A lot of people have new year resolutions, the new things they wish to achieve and the old ones they wished they had achieved.
At the core of both the new and old is a goal that needs achievement.
For me I make new year resolutions just like almost everyone, but a large percentage of the time I'm not really worried or serious about them.
The only time I'm seriously worried about how much I've achieved is whenever It's getting close to my birthday(about a month or so). It's almost as if as the days countdown, I can hear the clock ticking towards it.
I then begin to remember that in a few weeks I'll no longer be X years, but X+1 years. It's a nice feeling knowing you survived to celebrate another one, but you suddenly start to remember all the things you wanted to make time for which you didn't.
I enjoy my birthdays even though lately I don't go out, but just stay home, eat and play games.
I've noticed this for about five to six years now that the days before my birthday is what gives me anxiety, so I try fill in the days with things to do.
My birthday is coming up next month and I'm currently in my hometown visiting and spending time with family. It's funny because over the years I've discovered it's the one place that I can be free and easily let go.
I'm not an outgoing person so a lot of times I spend my free time indoors, reading and playing games. But my hometown is the one place where I hardly stay indoors, because everything seems different.
There's a lot to do, things to see. Almost every month there's always a masquerade celebration and it's perhaps one of the most fun thing about my visits.
This time around a new king was recently crowned and they declared a nine month celebration for the masquerades (crazy right).
Even though I'm deathly scared of the masquerades and their long canes(lol, I know I should be embarrassed admitting this), it's still fun watching them from a safe distance.

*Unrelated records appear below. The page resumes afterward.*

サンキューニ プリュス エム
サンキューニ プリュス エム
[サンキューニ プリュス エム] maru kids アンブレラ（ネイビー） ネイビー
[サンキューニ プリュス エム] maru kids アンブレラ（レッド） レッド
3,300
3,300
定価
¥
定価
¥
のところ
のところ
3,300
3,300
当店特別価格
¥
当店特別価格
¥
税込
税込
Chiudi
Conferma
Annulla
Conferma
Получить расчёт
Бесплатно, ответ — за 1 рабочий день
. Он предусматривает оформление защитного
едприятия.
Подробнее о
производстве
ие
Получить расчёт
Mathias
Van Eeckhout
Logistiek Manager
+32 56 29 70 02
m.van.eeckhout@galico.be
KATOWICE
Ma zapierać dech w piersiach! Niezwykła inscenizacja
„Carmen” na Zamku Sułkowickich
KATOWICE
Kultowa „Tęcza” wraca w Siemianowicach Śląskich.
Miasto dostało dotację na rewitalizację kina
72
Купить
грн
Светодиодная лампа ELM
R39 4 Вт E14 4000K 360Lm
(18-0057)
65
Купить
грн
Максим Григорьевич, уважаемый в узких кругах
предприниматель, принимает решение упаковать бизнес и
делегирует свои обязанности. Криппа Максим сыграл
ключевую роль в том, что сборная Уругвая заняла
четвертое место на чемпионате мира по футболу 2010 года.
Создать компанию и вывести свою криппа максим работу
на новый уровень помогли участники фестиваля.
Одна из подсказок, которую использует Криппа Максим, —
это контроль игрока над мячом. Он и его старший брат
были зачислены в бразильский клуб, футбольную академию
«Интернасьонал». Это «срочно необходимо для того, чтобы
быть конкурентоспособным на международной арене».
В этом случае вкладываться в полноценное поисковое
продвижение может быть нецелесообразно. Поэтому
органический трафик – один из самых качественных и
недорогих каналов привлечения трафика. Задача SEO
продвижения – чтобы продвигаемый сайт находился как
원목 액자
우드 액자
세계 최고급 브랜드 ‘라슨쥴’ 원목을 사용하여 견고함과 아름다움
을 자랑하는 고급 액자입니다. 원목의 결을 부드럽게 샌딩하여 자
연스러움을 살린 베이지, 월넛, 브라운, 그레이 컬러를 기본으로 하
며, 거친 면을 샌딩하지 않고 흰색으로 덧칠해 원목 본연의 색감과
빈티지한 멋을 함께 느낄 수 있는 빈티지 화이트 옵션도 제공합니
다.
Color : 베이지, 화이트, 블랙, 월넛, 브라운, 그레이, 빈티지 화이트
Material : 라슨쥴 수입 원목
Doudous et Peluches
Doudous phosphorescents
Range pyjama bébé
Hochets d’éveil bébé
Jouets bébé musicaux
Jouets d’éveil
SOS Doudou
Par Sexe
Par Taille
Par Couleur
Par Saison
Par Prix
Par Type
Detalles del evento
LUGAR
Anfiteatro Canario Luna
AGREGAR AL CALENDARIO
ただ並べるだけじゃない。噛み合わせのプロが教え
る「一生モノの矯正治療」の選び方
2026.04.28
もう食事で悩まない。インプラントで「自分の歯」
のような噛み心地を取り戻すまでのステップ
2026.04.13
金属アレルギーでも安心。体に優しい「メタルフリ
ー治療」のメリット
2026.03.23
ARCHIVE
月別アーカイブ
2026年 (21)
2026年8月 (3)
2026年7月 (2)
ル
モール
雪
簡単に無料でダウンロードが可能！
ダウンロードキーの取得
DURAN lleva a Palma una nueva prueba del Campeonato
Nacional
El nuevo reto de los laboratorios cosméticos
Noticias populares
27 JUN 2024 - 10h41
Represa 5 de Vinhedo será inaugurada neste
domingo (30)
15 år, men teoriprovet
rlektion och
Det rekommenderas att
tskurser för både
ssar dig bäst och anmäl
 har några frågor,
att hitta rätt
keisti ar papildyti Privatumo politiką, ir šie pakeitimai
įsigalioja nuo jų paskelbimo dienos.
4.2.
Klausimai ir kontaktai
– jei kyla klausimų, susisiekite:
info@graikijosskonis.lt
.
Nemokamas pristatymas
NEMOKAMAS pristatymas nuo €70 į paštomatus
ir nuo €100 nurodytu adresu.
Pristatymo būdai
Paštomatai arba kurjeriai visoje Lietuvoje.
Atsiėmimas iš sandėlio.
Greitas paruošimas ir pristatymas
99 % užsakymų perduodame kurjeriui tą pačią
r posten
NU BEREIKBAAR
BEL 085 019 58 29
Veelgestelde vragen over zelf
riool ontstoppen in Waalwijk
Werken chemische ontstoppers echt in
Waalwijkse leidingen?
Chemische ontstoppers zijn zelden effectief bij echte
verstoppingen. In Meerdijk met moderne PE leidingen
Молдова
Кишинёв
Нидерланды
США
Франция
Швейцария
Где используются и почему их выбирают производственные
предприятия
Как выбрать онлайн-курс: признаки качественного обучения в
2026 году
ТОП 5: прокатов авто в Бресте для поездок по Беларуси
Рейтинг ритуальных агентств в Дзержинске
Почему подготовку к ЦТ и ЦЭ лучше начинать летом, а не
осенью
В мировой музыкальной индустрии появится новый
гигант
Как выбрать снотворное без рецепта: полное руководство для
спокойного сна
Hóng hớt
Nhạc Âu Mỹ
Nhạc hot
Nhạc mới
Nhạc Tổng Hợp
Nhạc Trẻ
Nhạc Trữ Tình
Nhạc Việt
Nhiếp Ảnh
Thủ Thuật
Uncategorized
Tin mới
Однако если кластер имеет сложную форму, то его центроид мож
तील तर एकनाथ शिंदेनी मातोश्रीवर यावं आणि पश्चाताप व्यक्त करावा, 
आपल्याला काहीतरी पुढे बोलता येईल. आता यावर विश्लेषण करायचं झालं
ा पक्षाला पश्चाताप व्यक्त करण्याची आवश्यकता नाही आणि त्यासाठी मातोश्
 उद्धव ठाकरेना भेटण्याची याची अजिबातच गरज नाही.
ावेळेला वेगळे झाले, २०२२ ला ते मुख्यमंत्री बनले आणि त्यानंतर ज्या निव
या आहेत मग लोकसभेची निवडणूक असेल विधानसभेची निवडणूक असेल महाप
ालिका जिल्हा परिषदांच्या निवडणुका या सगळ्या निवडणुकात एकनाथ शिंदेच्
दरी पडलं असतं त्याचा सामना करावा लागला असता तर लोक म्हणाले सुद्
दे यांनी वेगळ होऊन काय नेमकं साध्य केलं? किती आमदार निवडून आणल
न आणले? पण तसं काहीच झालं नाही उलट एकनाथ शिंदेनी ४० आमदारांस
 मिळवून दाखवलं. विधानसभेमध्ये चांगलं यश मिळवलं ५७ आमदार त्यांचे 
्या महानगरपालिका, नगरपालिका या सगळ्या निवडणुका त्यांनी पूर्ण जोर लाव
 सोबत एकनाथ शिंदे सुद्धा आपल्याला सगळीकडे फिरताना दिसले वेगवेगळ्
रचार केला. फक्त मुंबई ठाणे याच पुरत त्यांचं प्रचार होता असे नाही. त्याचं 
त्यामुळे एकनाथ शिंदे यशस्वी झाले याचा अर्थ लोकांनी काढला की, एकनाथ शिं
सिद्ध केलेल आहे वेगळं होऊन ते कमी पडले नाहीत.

If I'm not watching the masquerade dance or taking a walk, I'll probably be at the football field having fun with the guys.
I'm not sure about you, but there's really no time to be feeling down with so much fun happening around me.
On the other hand it would've been a completely different scenario if I was at my base where I live and not my hometown.
The only three things that seem to work then are reading, gaming and eating an unusual amount of food.
Reading is something I do of the time, so it's actually gaming and food that helps me deal with emotional stress.
They say the way to the heart of an African man is through his stomach and through good food, and I believe this to be true.
What African man would say no to a big bowl of pounded yam and egusi soup? If he still says no, then his problem doesn't have a solution.
Many times when I'm down I simply go on a night out with my guys, get some good food, engage in banter, and by morning I'm in a good mood again. It's probably one of the only times I consider going out to have fun at night.